Great RV park on the banks of the Altamaha River.  The park is located about a mile below the confluence of the Ocmulgee & Oconee Rivers.  You can experience 3 of Georgia's great rivers from one location.  The RV sites are spacious with a lot of green space between the sites. Full bath house.  Both 50 amp & 30 amp are available. Two paved boat ramps. Kids playground. Lots of hiking trails. 

New for 2018. Two Yurts have been added.  Each Yurt can sleep 6 with queen bed, single over double bunk bed & sleeper sofa.  Each have ceiling fan & Heat/AC unit.  Located close to bath house. $65 per night with 2 night minimum.  Bring your own pillows & linens/sleeping bags or linens can be rented for $10 extra.


----------



## Oldstick

Cloudland Canyon SP


----------



## 3ringer

You can also check out YouTube for campground information. I rencently made reservations for Huntington Beach State Park in SC. I looked on YouTube for information. Someone had taken the time to video each campsite. This way I was able to pick a site without ever setting foot on the propert.


----------



## Oldstick

*Here is Modoc Core of Engineers Campground on Clarks Hill Lake*

Modoc is a few miles across the Thurmond Dam (US 221) from the Petersburg COE campground, on the SC side of the lake.

Beautiful place with some of the nicest sites you will find, which is typical of the Core of Engineers parks.  The notes I made were specific to our needs with a smaller camper only requiring a 30 Amp hookup.  If that is what you are looking for, then I would rank sites 12-15 first place, with 7-10 a close second and with the best evening sunsets.  Then 1-6 as third, maybe a tad closer together, but probably shadier all day long.

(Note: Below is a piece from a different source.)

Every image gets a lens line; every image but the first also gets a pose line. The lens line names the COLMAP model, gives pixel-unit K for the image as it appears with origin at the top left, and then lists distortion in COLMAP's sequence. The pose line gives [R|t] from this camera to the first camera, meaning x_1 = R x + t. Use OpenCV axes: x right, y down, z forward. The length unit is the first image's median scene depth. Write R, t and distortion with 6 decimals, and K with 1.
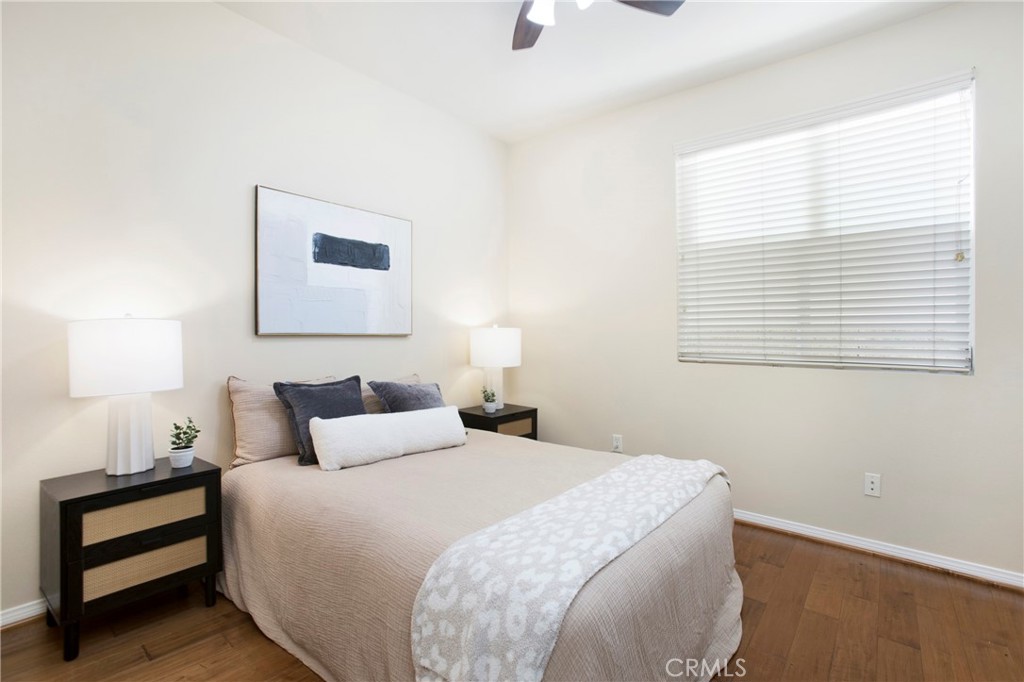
lens RADIAL K [[477.3, 0, 503.3], [0, 477.3, 343.4], [0, 0, 1]] dist [-0.085390, 0.045925]
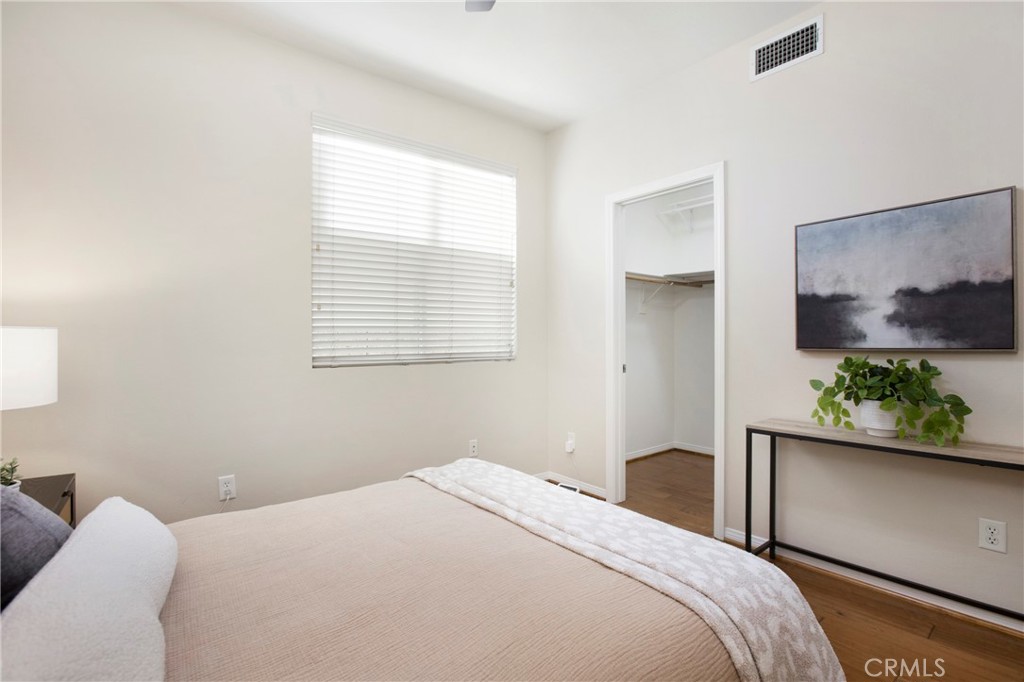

But then you can extrapolate from that and apply the same geography to all the other 50 something sites with 50 amp service.  I didn't see a single spot in the whole place, I would have turned down even it was the only one left.  They are all good in some way.


----------



## ccbiggz

I know it's been a while since you posted this, but I wanted to say thank you for posting it. Great information!


----------